* WHAT NEEDS TO BE DONE *
Change every "YAZARLAR" to "Yazarlar" in the text of the records, keeping everything else the same. Give the text back without the pictures.

################

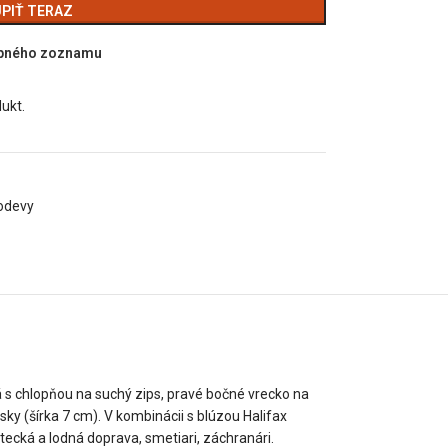
PIŤ TERAZ
upného zoznamu
dukt.
odevy
 s chlopňou na suchý zips, pravé bočné vrecko na
ky (šírka 7 cm). V kombinácii s blúzou Halifax
etecká a lodná doprava, smetiari, záchranári.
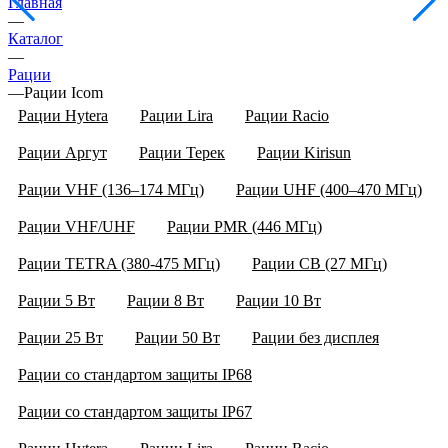
Главная
—
Каталог
—
Рации
—
Рации Icom
Рации Hytera
Рации Lira
Рации Racio
Рации Аргут
Рации Терек
Рации Kirisun
Рации VHF (136–174 МГц)
Рации UHF (400–470 МГц)
Рации VHF/UHF
Рации PMR (446 МГц)
Рации TETRA (380-475 МГц)
Рации CB (27 МГц)
Рации 5 Вт
Рации 8 Вт
Рации 10 Вт
Рации 25 Вт
Рации 50 Вт
Рации без дисплея
Рации со стандартом защиты IP68
Рации со стандартом защиты IP67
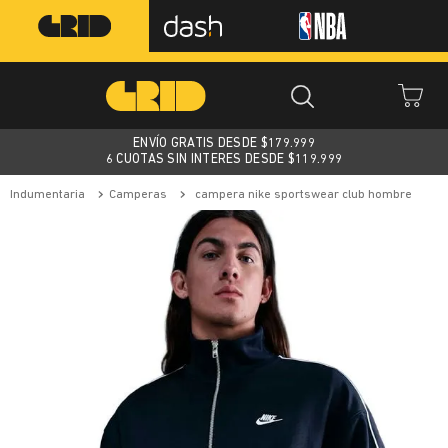
ENVÍO GRATIS DESDE $
179.999
6 CUOTAS SIN INTERES DESDE $119.999
indumentaria
camperas
campera nike sportswear club hombre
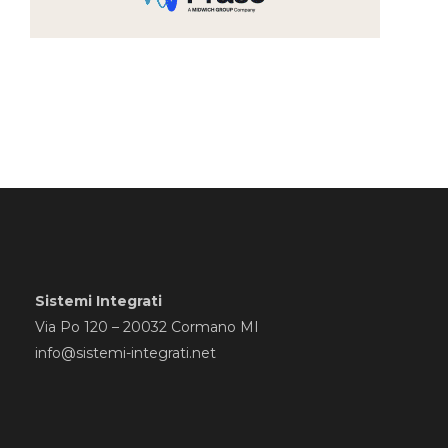
Sistemi Integrati
Via Po 120 – 20032 Cormano MI
info@sistemi-integrati.net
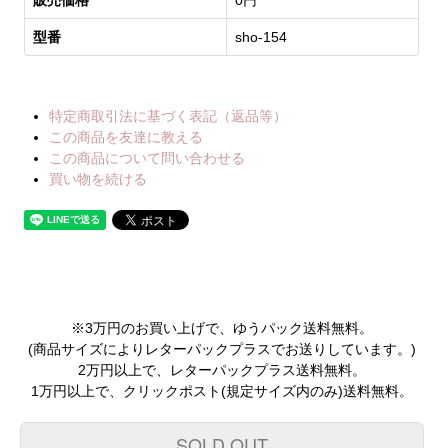
型番
sho-154
特定商取引法に基づく表記（返品等）
この商品を友達に教える
この商品について問い合わせる
買い物を続ける
※3万円のお買い上げで、ゆうパック送料無料。
(商品サイズによりレターパックプラスでお送りしています。)
2万円以上で、レターパックプラス送料無料。
1万円以上で、クリックポスト(規定サイズ内のみ)送料無料。
SOLD OUT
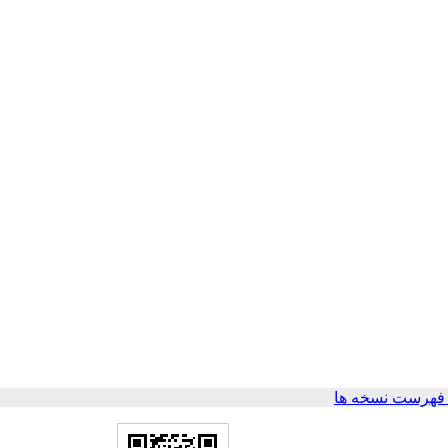
فهرست نسخه ها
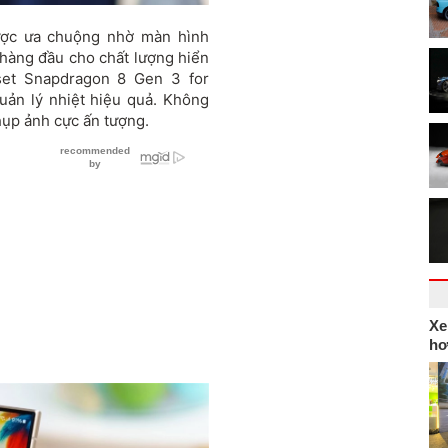
ược ưa chuộng nhờ màn hình
hàng đầu cho chất lượng hiển
pset Snapdragon 8 Gen 3 for
uản lý nhiệt hiệu quả. Không
ụp ảnh cực ấn tượng.
Xe
hơ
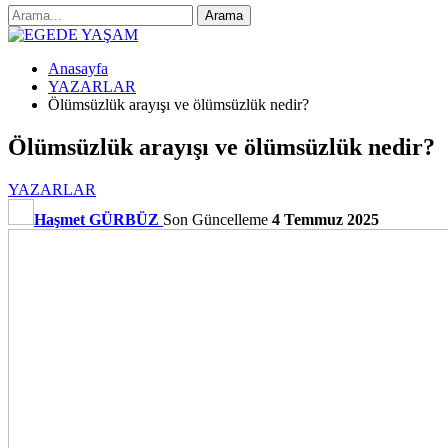
Anasayfa
YAZARLAR
Ölümsüzlük arayışı ve ölümsüzlük nedir?
Ölümsüzlük arayışı ve ölümsüzlük nedir?
YAZARLAR
Haşmet GÜRBÜZ
Son Güncelleme
4 Temmuz 2025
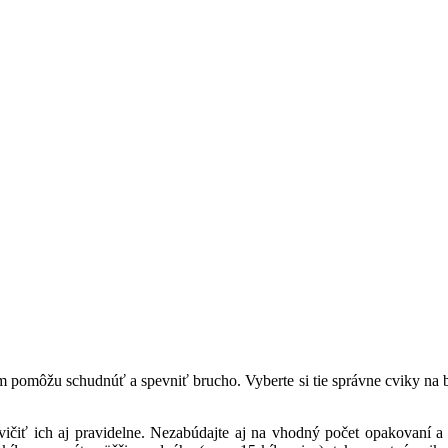
m pomôžu schudnúť a spevniť brucho. Vyberte si tie správne cviky na 
cvičiť ich aj pravidelne. Nezabúdajte aj na vhodný počet opakovaní a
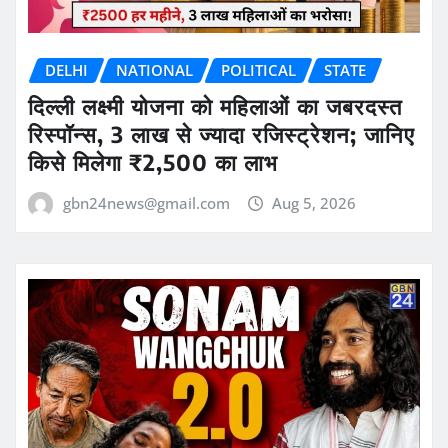
DELHI
NATIONAL
POLITICAL
STATE
दिल्ली लक्ष्मी योजना को महिलाओं का जबरदस्त
रिस्पॉन्स, 3 लाख से ज्यादा रजिस्ट्रेशन; जानिए
किसे मिलेगा ₹2,500 का लाभ
gbn24news@gmail.com
Aug 5, 2026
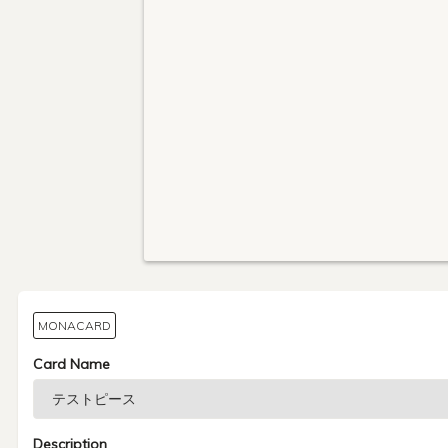
MONACARD
Card Name
Description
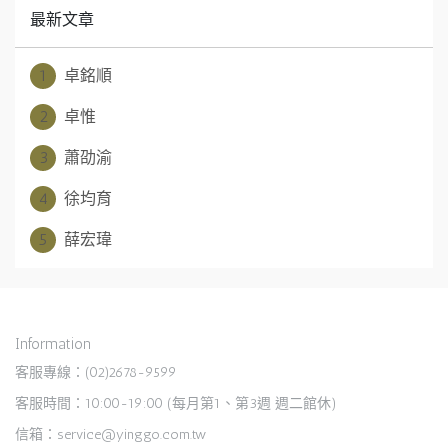
最新文章
1
卓銘順
2
卓惟
3
蕭劭渝
4
徐均育
5
薛宏瑋
Information
客服專線：(02)2678-9599
客服時間：10:00-19:00 (每月第1、第3週 週二館休)
信箱：service@yinggo.com.tw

################

* SOLUTION *
PIŤ TERAZ
upného zoznamu
dukt.
odevy
 s chlopňou na suchý zips, pravé bočné vrecko na
ky (šírka 7 cm). V kombinácii s blúzou Halifax
etecká a lodná doprava, smetiari, záchranári.
Главная
—
Каталог
—
Рации
—
Рации Icom
Рации Hytera
Рации Lira
Рации Racio
Рации Аргут
Рации Терек
Рации Kirisun
Рации VHF (136–174 МГц)
Рации UHF (400–470 МГц)
Рации VHF/UHF
Рации PMR (446 МГц)
Рации TETRA (380-475 МГц)
Рации CB (27 МГц)
Рации 5 Вт
Рации 8 Вт
Рации 10 Вт
Рации 25 Вт
Рации 50 Вт
Рации без дисплея
Рации со стандартом защиты IP68
Рации со стандартом защиты IP67
ENVÍO GRATIS DESDE $
179.999
6 CUOTAS SIN INTERES DESDE $119.999
indumentaria
camperas
campera nike sportswear club hombre
Sistemi Integrati
Via Po 120 – 20032 Cormano MI
info@sistemi-integrati.net
型番
sho-154
特定商取引法に基づく表記（返品等）
この商品を友達に教える
この商品について問い合わせる
買い物を続ける
※3万円のお買い上げで、ゆうパック送料無料。
(商品サイズによりレターパックプラスでお送りしています。)
2万円以上で、レターパックプラス送料無料。
1万円以上で、クリックポスト(規定サイズ内のみ)送料無料。
SOLD OUT
فهرست نسخه ها
ược ưa chuộng nhờ màn hình
hàng đầu cho chất lượng hiển
pset Snapdragon 8 Gen 3 for
uản lý nhiệt hiệu quả. Không
ụp ảnh cực ấn tượng.
Xe
hơ
Anasayfa
Yazarlar
Ölümsüzlük arayışı ve ölümsüzlük nedir?
Ölümsüzlük arayışı ve ölümsüzlük nedir?
Yazarlar
Haşmet GÜRBÜZ
Son Güncelleme
4 Temmuz 2025
m pomôžu schudnúť a spevniť brucho. Vyberte si tie správne cviky na 
cvičiť ich aj pravidelne. Nezabúdajte aj na vhodný počet opakovaní a
DELHI
NATIONAL
POLITICAL
STATE
दिल्ली लक्ष्मी योजना को महिलाओं का जबरदस्त
रिस्पॉन्स, 3 लाख से ज्यादा रजिस्ट्रेशन; जानिए
किसे मिलेगा ₹2,500 का लाभ
gbn24news@gmail.com
Aug 5, 2026
MONACARD
Card Name
Description
最新文章
1
卓銘順
2
卓惟
3
蕭劭渝
4
徐均育
5
薛宏瑋
Information
客服專線：(02)2678-9599
客服時間：10:00-19:00 (每月第1、第3週 週二館休)
信箱：service@yinggo.com.tw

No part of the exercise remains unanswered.